Source data:
[Start of Attachment]

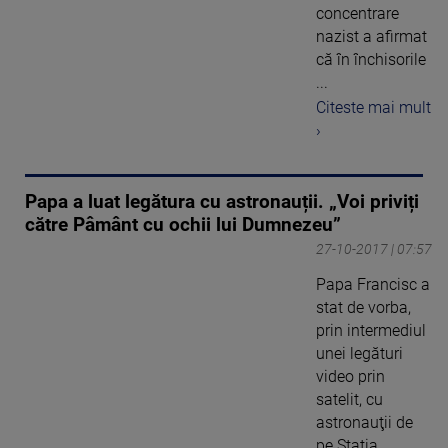
concentrare
nazist a afirmat
că în închisorile
...
Citeste mai mult
›
Papa a luat legătura cu astronauții. „Voi priviți
către Pâmânt cu ochii lui Dumnezeu”
27-10-2017 | 07:57
Papa Francisc a
stat de vorba,
prin intermediul
unei legături
video prin
satelit, cu
astronauţii de
pe Staţia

[End of Attachment]

Assignment: Can you copy every line of text from the rows above, character for character and in the same order, while leaving the pictures out?

Your solution:
concentrare
nazist a afirmat
că în închisorile
...
Citeste mai mult
›
Papa a luat legătura cu astronauții. „Voi priviți
către Pâmânt cu ochii lui Dumnezeu”
27-10-2017 | 07:57
Papa Francisc a
stat de vorba,
prin intermediul
unei legături
video prin
satelit, cu
astronauţii de
pe Staţia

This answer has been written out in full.